Her conclusion is disputed by Craig Etcheson, a prominent researcher who served as chief of investigations in the tribunal’s Office of the Co-Prosecutors. He agreed that Mr. Samrin could provide valuable evidence, but in proving Nuon Chea’s culpability in crimes committed in the East Zone.
“Heng Samrin would have been a very important witness. He was privy to most of the inner workings of the East Zone, and some of the inner workings of the [Party] Center,” Mr. Etcheson said in an email.
“He could have provided direct testimony of Nuon Chea’s intimate role in a number of the regime’s policies, which are at the heart of the charges against him, including purges generally, the East Zone Massacre, the elimination of Buddhism, and the repression of the Khmer Republic personnel, among others,” he said.
Lawmakers rise to greet National Assembly President Heng Samrin at the opening of the December 2014 session of parliament. (Siv Channa/The Cambodia Daily)“He would also be able to drive a stake through the heart of the Nuon team’s principal argument, to wit, that Pol Pot was simply putting down rebellions inspired by Vietnam.”
Whether Mr. Samrin could offer evidence to support or refute the Nuon Chea defense can only be tested by an appearance in court, said Heather Ryan, a tribunal monitor for the Open Society Justice Initiative.
“The Nuon Chea defense team have made an extended, passionate and persuasive argument that Heng Samrin is a relevant, if not essential, witness to their theory of the defense,” Ms. Ryan said. “Whether this is in fact true and not just defense hyperbole can only be tested by actually hearing what he has to say.”
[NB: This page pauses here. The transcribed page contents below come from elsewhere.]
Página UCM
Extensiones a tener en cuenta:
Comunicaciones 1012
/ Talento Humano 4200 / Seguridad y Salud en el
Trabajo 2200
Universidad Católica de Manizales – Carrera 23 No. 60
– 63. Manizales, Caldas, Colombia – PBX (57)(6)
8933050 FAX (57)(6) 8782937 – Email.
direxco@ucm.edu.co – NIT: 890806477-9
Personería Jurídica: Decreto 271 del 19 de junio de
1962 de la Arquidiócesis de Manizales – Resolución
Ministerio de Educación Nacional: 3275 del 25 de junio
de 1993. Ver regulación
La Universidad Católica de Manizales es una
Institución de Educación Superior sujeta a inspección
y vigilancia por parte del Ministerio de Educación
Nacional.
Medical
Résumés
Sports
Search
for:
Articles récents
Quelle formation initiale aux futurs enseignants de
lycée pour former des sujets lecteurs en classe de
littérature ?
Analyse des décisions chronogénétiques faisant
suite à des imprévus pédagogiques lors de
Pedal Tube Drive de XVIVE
“Given the importance, scope and length of the Case 002 trials, it is hard to understand why the single most requested witness, one that is said to have unique and relevant information, cannot be called,” she said. “The failure to do so leaves questions about whether the full and complex story of the inner workings of the Khmer Rouge is being adequately addressed.”
Looming Shadow
National Assembly spokesman Leng Peng Long confirmed the tribunal had delivered a summons in 2009, but said that Mr. Samrin refused to accept it. He said he had no idea why Mr. Samrin rejected the summons and referred questions to the Assembly president’s personal cabinet. Keo Piseth, Mr. Samrin’s cabinet chief, declined to comment, as did CPP spokesman Suos Yara.
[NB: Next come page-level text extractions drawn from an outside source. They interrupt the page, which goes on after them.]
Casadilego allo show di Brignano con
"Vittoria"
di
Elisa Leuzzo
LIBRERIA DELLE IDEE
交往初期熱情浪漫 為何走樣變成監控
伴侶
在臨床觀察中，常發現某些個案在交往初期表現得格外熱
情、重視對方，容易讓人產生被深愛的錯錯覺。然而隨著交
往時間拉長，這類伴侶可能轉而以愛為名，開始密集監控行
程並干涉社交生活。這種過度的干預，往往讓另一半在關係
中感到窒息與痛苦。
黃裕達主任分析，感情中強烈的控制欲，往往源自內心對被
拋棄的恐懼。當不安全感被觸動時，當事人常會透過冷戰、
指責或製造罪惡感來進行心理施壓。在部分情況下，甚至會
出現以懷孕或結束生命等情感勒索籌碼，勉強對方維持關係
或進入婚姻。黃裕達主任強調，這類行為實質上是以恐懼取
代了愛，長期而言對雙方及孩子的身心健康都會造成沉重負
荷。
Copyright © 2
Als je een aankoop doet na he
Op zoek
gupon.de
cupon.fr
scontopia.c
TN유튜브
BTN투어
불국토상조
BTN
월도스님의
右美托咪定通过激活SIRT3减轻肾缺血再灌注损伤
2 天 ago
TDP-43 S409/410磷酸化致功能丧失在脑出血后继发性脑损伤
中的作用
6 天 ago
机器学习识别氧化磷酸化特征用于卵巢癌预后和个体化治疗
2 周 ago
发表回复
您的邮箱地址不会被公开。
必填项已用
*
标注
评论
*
David Chandler, a prominent historian on Cambodia, said the looming shadow of Mr. Hun Sen and his ruling party over the court meant no top government official would ever appear on the stand.
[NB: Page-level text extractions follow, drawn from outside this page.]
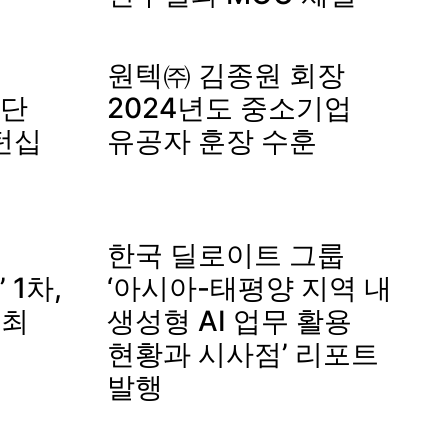
원텍㈜ 김종원 회장
단
2024년도 중소기업
턴십
유공자 훈장 수훈
한국 딜로이트 그룹
1차,
‘아시아-태평양 지역 내
개최
생성형 AI 업무 활용
현황과 시사점’ 리포트
발행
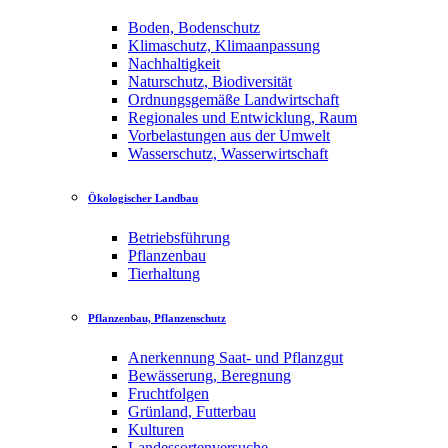
Boden, Bodenschutz
Klimaschutz, Klimaanpassung
Nachhaltigkeit
Naturschutz, Biodiversität
Ordnungsgemäße Landwirtschaft
Regionales und Entwicklung, Raum
Vorbelastungen aus der Umwelt
Wasserschutz, Wasserwirtschaft
Ökologischer Landbau
Betriebsführung
Pflanzenbau
Tierhaltung
Pflanzenbau, Pflanzenschutz
Anerkennung Saat- und Pflanzgut
Bewässerung, Beregnung
Fruchtfolgen
Grünland, Futterbau
Kulturen
Landessortenversuche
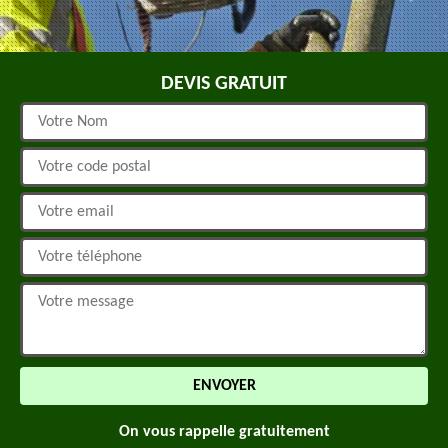
DEVIS GRATUIT
On vous rappelle gratuitement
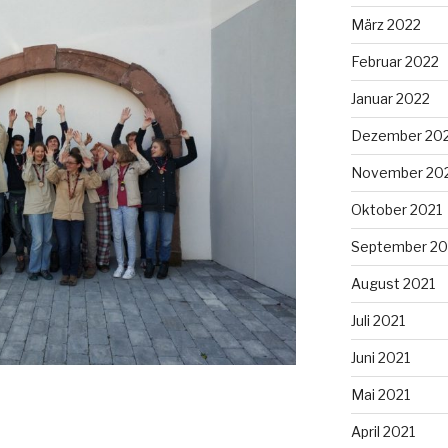
März 2022
Februar 2022
Januar 2022
Dezember 20
November 20
Oktober 2021
September 20
August 2021
Juli 2021
Juni 2021
Mai 2021
April 2021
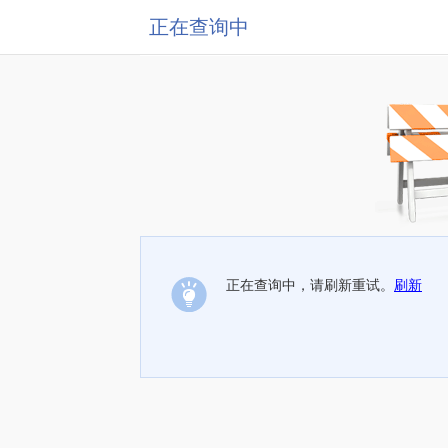
正在查询中
正在查询中，请刷新重试。
刷新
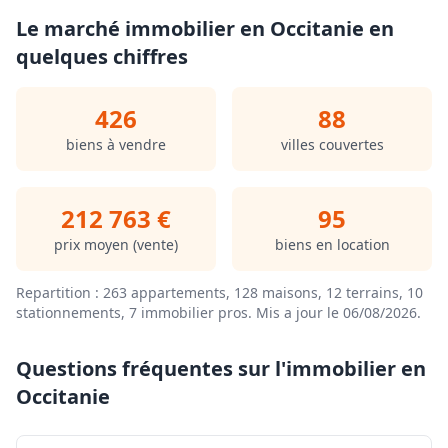
double vitrage…
Le marché immobilier en Occitanie en
Deux places de stationnement privatives couvertes au
quelques chiffres
sein de la résidence complètent l’ensemble.
À découvrir sans tarder !
426
88
Honoraires à la charge du vendeur. Dans une
copropriété de 57 lots. Quote-part moyenne du budget
biens à vendre
villes couvertes
prévisionnel 1 653 €/an. Aucune procédure n'est en
cours. Classe énergie C, Classe climat A Montant estimé
des dépenses annuelles d'énergie pour un usage
212 763 €
95
standard : entre 960.00 € et 1350.00 € sur les années
2021, 2022 et 2023 (abonnements compris). Les
prix moyen (vente)
biens en location
informations sur les risques auxquels ce bien est
exposé sont disponibles sur le site Géorisques :
Repartition : 263 appartements, 128 maisons, 12 terrains, 10
georisques.gouv.fr.
stationnements, 7 immobilier pros.
Mis a jour le 06/08/2026
.
.
Retrouvez tous nos biens sur www.agencedusoleil.com
Questions fréquentes sur l'immobilier en
Occitanie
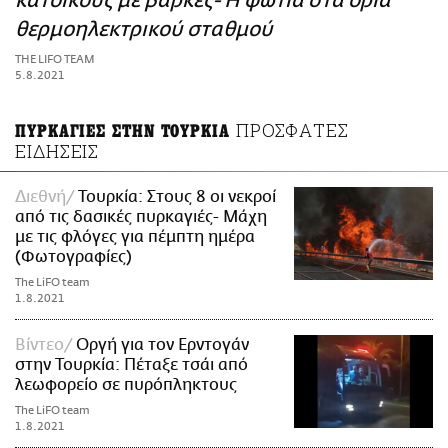
κατοίκους με βάρκες- Η φωτιά στα όρια
ΑΜΠΑ
θερμοηλεκτρικού σταθμού
PRINT
THE LIFO TEAM
5.8.2021
ΠΡΟΣΦΑΤΕΣ
ΠΥΡΚΑΓΙΕΣ ΣΤΗΝ ΤΟΥΡΚΙΑ
ΕΙΔΗΣΕΙΣ
Διεθνή
Τουρκία: Στους 8 οι νεκροί
από τις δασικές πυρκαγιές- Μάχη
με τις φλόγες για πέμπτη ημέρα
(Φωτογραφίες)
The LiFO team
1.8.2021
Βίντεο
Οργή για τον Ερντογάν
στην Τουρκία: Πέταξε τσάι από
λεωφορείο σε πυρόπληκτους
The LiFO team
1.8.2021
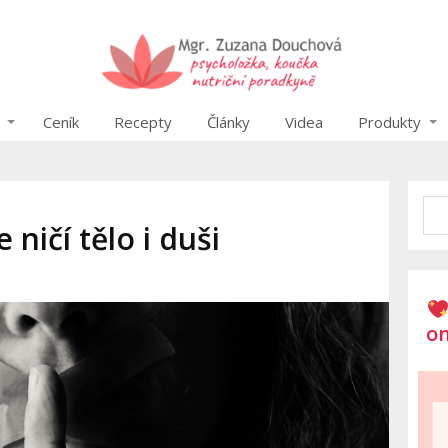
Ceník
Recepty
Články
Videa
Produkty
 ničí tělo i duši
on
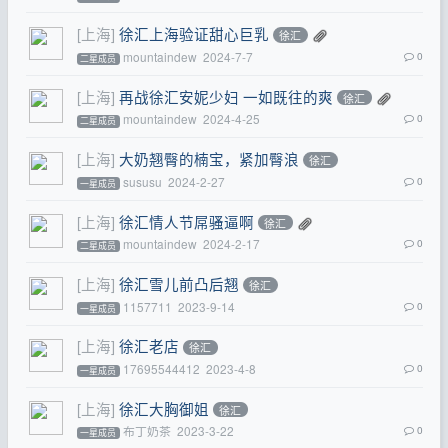
[上海]
徐汇上海验证甜心巨乳
徐汇
mountaindew
2024-7-7
0
二星成员
[上海]
再战徐汇安妮少妇 一如既往的爽
徐汇
mountaindew
2024-4-25
0
二星成员
[上海]
大奶翘臀的楠宝，紧加臀浪
徐汇
sususu
2024-2-27
0
一星成员
[上海]
徐汇情人节屌骚逼啊
徐汇
mountaindew
2024-2-17
0
二星成员
[上海]
徐汇雪儿前凸后翘
徐汇
1157711
2023-9-14
0
一星成员
[上海]
徐汇老店
徐汇
17695544412
2023-4-8
0
一星成员
[上海]
徐汇大胸御姐
徐汇
布丁奶茶
2023-3-22
0
一星成员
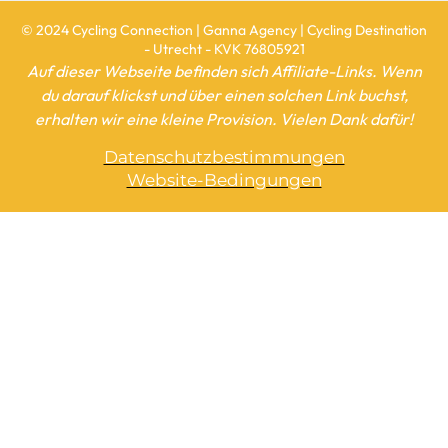
© 2024 Cycling Connection | Ganna Agency | Cycling Destination
- Utrecht - KVK 76805921
Auf dieser Webseite befinden sich Affiliate-Links. Wenn
du darauf klickst und über einen solchen Link buchst,
erhalten wir eine kleine Provision. Vielen Dank dafür!
Datenschutzbestimmungen
Website-Bedingungen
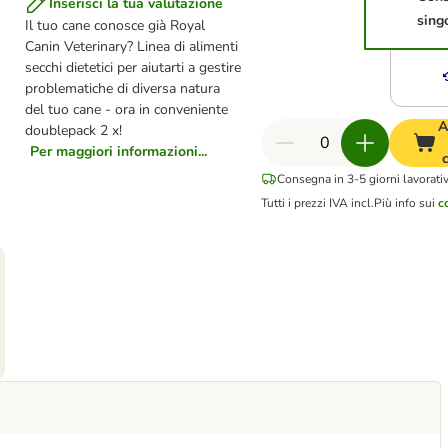
Inserisci la tua valutazione
sing
Il tuo cane conosce già Royal
Canin Veterinary? Linea di alimenti
secchi dietetici per aiutarti a gestire
problematiche di diversa natura
del tuo cane - ora in conveniente
A
doublepack 2 x!
Per maggiori informazioni...
Consegna in 3-5 giorni lavorativ
Tutti i prezzi IVA incl.
Più info sui
c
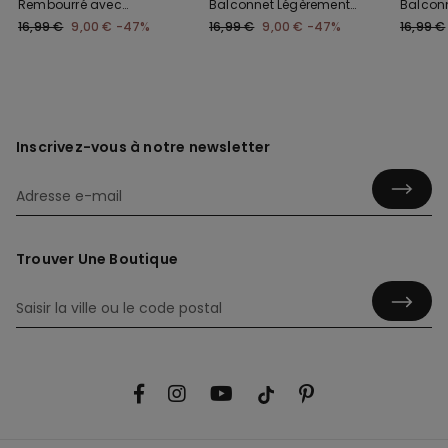
Rembourré avec
Balconnet Légèrement
Balcon
Fronces Microfibre
Rembourré Froncé
Microfi
16,99 €
9,00 €
-47%
16,99 €
9,00 €
-47%
16,99 €
Recyclée
Recyclé
Inscrivez-vous à notre newsletter
Trouver Une Boutique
“I don’t think any high ranking Cambodian officials were ever going to testify,” he said in an email. The CPP sees the tribunal—officially called the Extraordinary Chambers in the Courts of Cambodia (ECCC)—as a “foreign invention and a semi-colonial intrusion,” he added.
“In an ideal world, Heng Samrin would be interesting as a senior Eastern Zone commander in the years 1977-8, but he will never testify,” he said. “Hun Sen set the parameters for the ECCC long ago (whatever the U.N. thinks), and he runs the country.”